In practice, there is thus a lot of conservation and no integrated mountain policy to balance this and to counteract the negative population trends in the mountain municipalities. The national policy is dual, taking forward both environmental concerns and regional development without any clear prioritizations. The last chapter concludes that—compared to Sweden, Austria, and Scotland—Norway is by far the least advanced country in terms of an ecosystem-based approach. The authors state that Norway could learn from Scotland and Austria when it comes to advancing the degree of integration between policy sectors by giving development and conservation parity. This suggests that the authors have bought the win–win discourse themselves, even though much of the empirical evidence in the book shows that win–win is difficult to realize. No policy implications are given concerning the other 2 dimensions of the comparison, namely decentralization and inclusion, although these are central in many of the preceding chapters.

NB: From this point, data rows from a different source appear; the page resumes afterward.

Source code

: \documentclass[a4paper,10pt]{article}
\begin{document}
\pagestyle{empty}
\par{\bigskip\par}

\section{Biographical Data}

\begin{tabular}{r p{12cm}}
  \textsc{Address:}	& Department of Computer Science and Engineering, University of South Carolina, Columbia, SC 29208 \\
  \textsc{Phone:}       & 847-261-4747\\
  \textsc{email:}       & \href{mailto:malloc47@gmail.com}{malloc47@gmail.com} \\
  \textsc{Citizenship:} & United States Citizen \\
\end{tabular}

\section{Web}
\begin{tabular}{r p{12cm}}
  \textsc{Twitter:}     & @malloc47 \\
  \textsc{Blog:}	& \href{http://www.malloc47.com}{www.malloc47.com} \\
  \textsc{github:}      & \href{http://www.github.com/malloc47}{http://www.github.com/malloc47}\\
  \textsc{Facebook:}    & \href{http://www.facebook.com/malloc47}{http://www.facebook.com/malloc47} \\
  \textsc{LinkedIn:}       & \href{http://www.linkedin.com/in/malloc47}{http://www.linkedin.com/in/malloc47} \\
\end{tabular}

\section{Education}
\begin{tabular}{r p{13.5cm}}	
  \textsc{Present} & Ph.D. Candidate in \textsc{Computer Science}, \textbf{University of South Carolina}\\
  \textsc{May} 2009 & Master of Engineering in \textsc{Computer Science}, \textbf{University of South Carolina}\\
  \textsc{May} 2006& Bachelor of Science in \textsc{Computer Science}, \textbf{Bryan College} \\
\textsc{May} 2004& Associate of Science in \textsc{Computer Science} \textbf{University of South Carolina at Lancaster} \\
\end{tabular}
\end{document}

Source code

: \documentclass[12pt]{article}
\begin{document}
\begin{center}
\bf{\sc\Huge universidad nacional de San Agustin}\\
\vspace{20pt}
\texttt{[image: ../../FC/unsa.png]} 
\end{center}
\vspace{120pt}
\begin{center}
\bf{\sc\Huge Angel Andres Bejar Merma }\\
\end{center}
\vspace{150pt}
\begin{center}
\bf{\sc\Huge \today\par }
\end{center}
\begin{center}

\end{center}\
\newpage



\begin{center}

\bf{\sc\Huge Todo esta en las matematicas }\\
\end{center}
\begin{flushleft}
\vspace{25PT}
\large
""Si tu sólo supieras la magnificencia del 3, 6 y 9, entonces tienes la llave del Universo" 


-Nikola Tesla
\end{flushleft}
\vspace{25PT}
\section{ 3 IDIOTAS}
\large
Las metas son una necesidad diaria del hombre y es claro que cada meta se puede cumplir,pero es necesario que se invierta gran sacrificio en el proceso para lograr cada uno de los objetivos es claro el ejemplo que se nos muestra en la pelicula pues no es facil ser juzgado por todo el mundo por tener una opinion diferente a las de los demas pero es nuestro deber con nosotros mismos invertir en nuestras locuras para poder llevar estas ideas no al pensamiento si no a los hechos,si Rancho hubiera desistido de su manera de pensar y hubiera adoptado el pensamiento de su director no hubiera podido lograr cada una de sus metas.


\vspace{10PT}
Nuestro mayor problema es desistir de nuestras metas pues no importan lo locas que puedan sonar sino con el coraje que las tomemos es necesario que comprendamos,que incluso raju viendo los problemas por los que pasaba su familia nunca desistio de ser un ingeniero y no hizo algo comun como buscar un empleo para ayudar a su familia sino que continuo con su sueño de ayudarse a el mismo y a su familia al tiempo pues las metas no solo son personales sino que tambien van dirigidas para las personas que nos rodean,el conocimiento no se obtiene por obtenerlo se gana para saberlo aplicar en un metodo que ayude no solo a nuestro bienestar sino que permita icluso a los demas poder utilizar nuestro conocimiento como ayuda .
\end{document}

It is particularly unfortunate that the concluding discussion is not more informed by the analysis presented in Chapter 6 on how conservation policy muddles through with planning policy in practice. This is the chapter I appreciated the most, as it brings together several of the book's different threads. However, it does not integrate the interesting empirical analysis in Chapter 5, which shows how the number of second homes has increased very significantly, to the extent that the authors use the terms “multi-house home” and “recreational commuting.” This development creates a new class of people in the countryside—besides local inhabitants and tourists—who own houses and spend a lot of their recreational time there. What this presence means to the conflicts described above still remains to be investigated.
The perspectives put forward in this book are rather well-known points of departure regarding the challenges faced by mountain municipalities (at least to a Swedish reader like myself), but the authors nevertheless manage to highlight thought-provoking, much-less-known aspects. The book is well knit together, as the authors have used the same case studies while providing different disciplinary focuses. However, I would have liked to see some consideration of the current and future implications of climate change.